Glyph of the word 'leupoe'.


  • (n.) hammerhead shark

Oku hetu ei i leupoe.
“I don’t fear hammerhead sharks.”

Notes: In today’s post, I wish to reflect on a true fact about myself. Though I have feared for sharks for nearly as long as I’ve been alive, I’ve never feared hammerhead sharks. I’m not at all sure why.

I should mention that I had quite some exposure to sharks as a child. Nearly every week, I would go to the Cabrillo Park Museum (I guess it’s now [or actually?] called the Cabrillo Marine Aquarium. I was the three, though; I couldn’t read [well] yet). There I would play in the simulated tidepools and look at all the exhibits—including the gigantic great white shark replica they had hanging above the exit. I was terrified of that shark. I would love going to the museum, but I would insist on closing my eyes and being led by hand through that section of the museum each time. The only thing that mollified me somewhat was my mother telling me that the eyes were probably M&M’s.
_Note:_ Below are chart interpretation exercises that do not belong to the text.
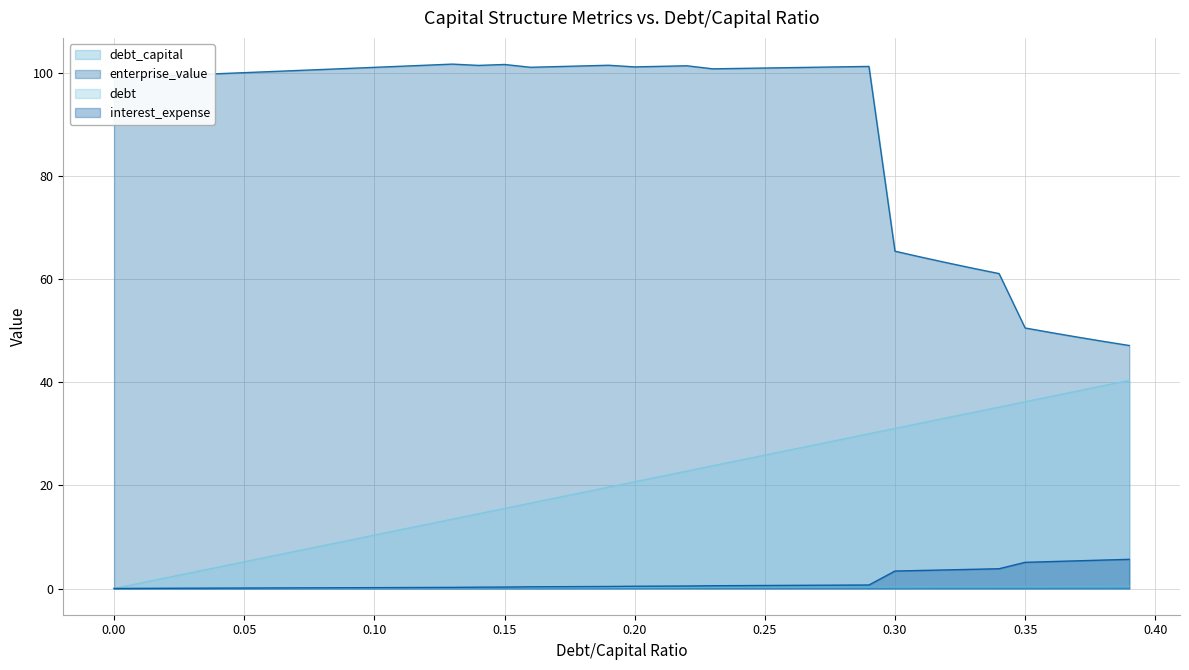

True or false: enterprise_value (line) and interest_expense (line) intersect in this chart.

False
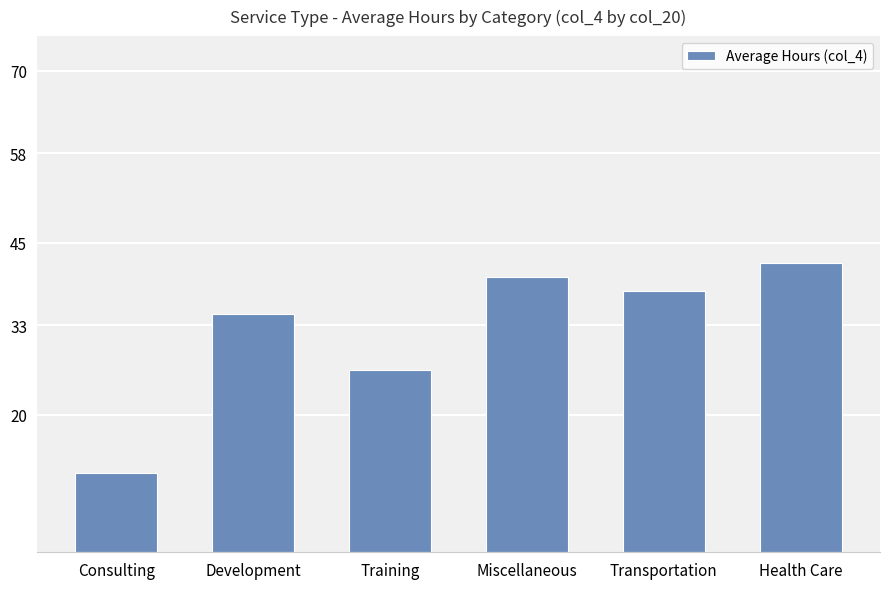

Is it true that the value at Development is 34.6?

True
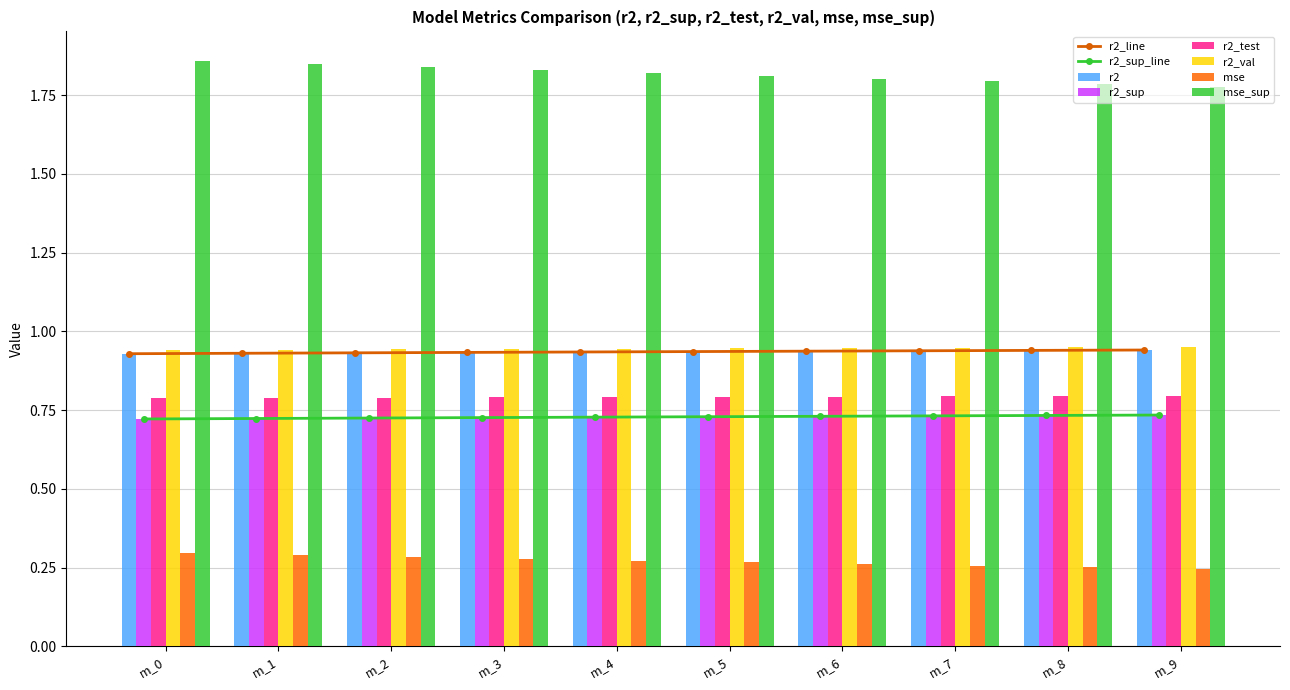

How many r2_sup values are between 0 and 1?

10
In addition to that, I, of course, likely saw sharks on television, and I also had several shark coloring books and a plastic toy great white shark that I used to play with. I guess I was kind of fascinated by sharks, but also terrified by them. I probably saw a commercial for Jaws as a kid; that did it for a lot of kids (and adults), unfortunately (and, in fact, the movies can still inspire terror in me).

But for whatever reason, I was never afraid of hammerhead sharks. I was probably more afraid of whale sharks than hammerheads, even though the latter are much more dangerous to humans (if, you know, you mess with them, which is just stupid). I have no solid explanation for this. Perhaps it was that they reminded me of Admiral Ackbar, with whom I was quite familiar as a child (I was a big Star Wars fan).

Hammerhead shark vs. Admiral Ackbar.

Who knows?

The iku is intended to look like the head of a hammerhead shark, but also incorporates part of the glyph for keva, “shark”, as reference.